* Document passage
Written by: FFT Webmaster | December 5th, 2011

***OUT OF 4

British painter and visual installation artist, Steve McQueen directs and writes (with Abi Morgan) his sophomore feature with enough existential angst to satisfy Albert Camus. The movie tells the story of Brandon (Michael Fassbender) living in New York and pursuing non-romantic sex with any “hot” woman he deems worthy of his accomplished swordsmanship. This is 21st century SEX with technological tools like cell phones, video sex chats  and computers(hard drives overflowing in filthy imagery) aiding and abetting the call for orgasms at all costs. Brandon is to put it bluntly a sex addict.  Handsome, hard-bodied and focused, Michael Fassbender is pitch perfect in the role and has assimilated Brandon’s obsessive-compulsive behavior unto himself.

The film which is rated NC-17 for explicitness uses Manhattan as a character by displaying dramatic views of the city with compositional care.  While short on plot and long on episodic elegance, the film lingers in a realist sense on its subject’s whims and fancies.  Brandon stares and flirts with women in bars, at work, in his high tech office job and on the subway.  Brandon’s secluded and introspective personality is challenged by his sister Sissy (a brilliant Carey Mulligan) a part-time chanteuse (she sings a most idiosyncratic version of “New York, New York”) and bipolar personality who needs help to survive and crashes at his apartment. Sissy is Brandon’s reality check as her tortured existence makes him compromise his hedonism even when jerking off in the shower.

* Provided material

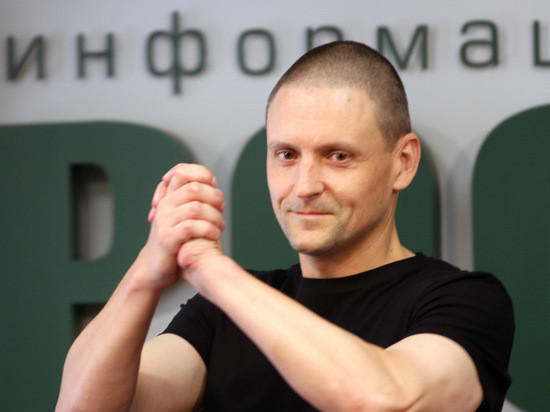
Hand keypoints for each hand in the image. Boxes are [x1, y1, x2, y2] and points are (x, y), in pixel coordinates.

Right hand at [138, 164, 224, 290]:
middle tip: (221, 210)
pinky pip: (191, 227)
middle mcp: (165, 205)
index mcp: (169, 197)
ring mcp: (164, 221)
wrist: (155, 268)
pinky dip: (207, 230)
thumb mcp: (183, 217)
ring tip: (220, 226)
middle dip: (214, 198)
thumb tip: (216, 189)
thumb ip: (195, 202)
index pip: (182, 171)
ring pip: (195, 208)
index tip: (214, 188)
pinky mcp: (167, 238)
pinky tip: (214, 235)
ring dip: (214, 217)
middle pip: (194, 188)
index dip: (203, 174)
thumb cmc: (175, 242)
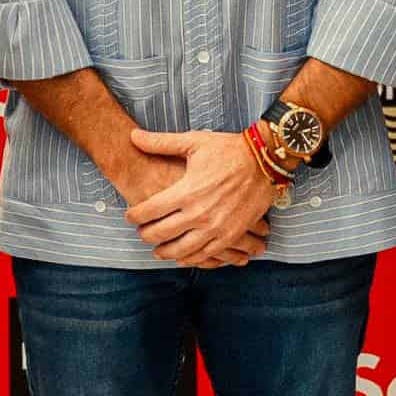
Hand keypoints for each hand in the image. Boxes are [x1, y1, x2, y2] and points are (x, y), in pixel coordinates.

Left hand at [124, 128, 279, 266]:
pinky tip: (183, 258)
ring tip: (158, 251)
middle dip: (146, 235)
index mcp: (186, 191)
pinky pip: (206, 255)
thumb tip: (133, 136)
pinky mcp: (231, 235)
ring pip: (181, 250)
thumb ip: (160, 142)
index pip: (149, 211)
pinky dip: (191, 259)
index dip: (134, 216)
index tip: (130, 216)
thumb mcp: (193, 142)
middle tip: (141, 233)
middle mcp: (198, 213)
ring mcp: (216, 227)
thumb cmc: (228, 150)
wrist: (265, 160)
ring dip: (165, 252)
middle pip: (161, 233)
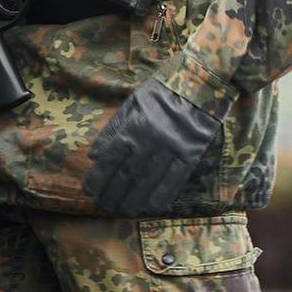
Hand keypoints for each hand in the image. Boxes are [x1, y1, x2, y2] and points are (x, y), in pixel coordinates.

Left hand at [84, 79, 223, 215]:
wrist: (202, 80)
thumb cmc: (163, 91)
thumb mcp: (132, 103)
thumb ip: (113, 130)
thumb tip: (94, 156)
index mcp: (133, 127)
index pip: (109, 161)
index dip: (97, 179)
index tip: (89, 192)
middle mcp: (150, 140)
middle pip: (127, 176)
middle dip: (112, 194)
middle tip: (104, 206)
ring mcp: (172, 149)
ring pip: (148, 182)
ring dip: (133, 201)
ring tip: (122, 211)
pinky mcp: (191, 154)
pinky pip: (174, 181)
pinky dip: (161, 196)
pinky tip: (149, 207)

==

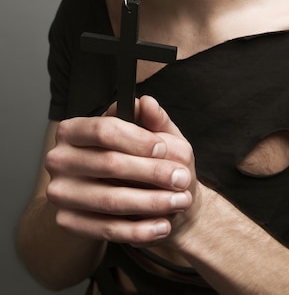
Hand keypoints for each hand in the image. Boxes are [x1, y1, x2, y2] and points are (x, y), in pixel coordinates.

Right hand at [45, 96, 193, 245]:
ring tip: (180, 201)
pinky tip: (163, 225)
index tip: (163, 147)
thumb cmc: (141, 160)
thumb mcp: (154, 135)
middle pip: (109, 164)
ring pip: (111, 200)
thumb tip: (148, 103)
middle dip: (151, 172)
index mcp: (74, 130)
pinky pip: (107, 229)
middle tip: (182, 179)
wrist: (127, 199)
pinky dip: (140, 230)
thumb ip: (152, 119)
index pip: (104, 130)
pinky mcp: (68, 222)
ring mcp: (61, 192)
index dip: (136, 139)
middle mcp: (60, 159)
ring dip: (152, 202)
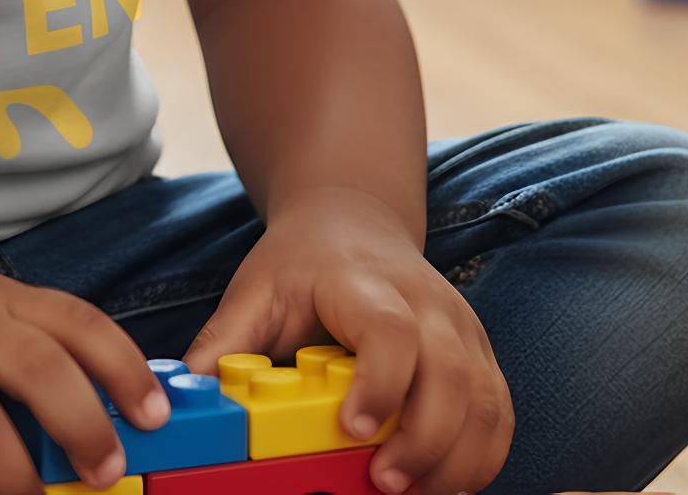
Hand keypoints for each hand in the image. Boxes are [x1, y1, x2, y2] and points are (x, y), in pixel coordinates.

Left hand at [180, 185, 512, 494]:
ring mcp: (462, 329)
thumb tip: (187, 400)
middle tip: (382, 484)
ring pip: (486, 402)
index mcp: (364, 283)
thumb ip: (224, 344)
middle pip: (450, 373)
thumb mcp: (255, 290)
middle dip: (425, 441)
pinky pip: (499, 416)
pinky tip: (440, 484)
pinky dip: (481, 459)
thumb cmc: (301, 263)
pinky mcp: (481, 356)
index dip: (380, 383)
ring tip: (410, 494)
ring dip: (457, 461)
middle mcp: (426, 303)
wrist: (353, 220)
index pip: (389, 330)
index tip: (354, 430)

* Problem set
[a] Decide whether each statement below agrees with the film review. For each, answer yes or no and quote the words of the film review that settle it. (i) Steve McQueen wrote the film together with Abi Morgan. (ii) The film carries an R rating. (iii) Sissy stays at Brandon's apartment.
[b] Resume the film review about Brandon and his sister Sissy, beginning right after its final sentence.

* Results for each task
[a]
(i) Yes: "Steve McQueen directs and writes (with Abi Morgan) his sophomore feature"
(ii) No: "The film which is rated NC-17 for explicitness"
(iii) Yes: "crashes at his apartment"

[b]
“Shame” has scenes which grab you by the throat and make you take notice. Brandon’s business-like encounter with a call girl at his apartment is cold and soulless as she counts the money before undressing herself.  In another sequence, he talks dirty to a woman in a bar telling her how good he is at cunnilingus and gets pummeled in an alley by her pissed off boyfriend. He stops by a gay night club for some homo-erotic encounters before pursuing a ménage a trios’ with DeeDee Luxe and Calamity Chang.

“Shame” is a tour de force in the voyeuristic tracking of lost souls.  It has been a hit on the Film Festival Circuit, and,  rightly so for its superb acting and its potrayal of this existential milieu.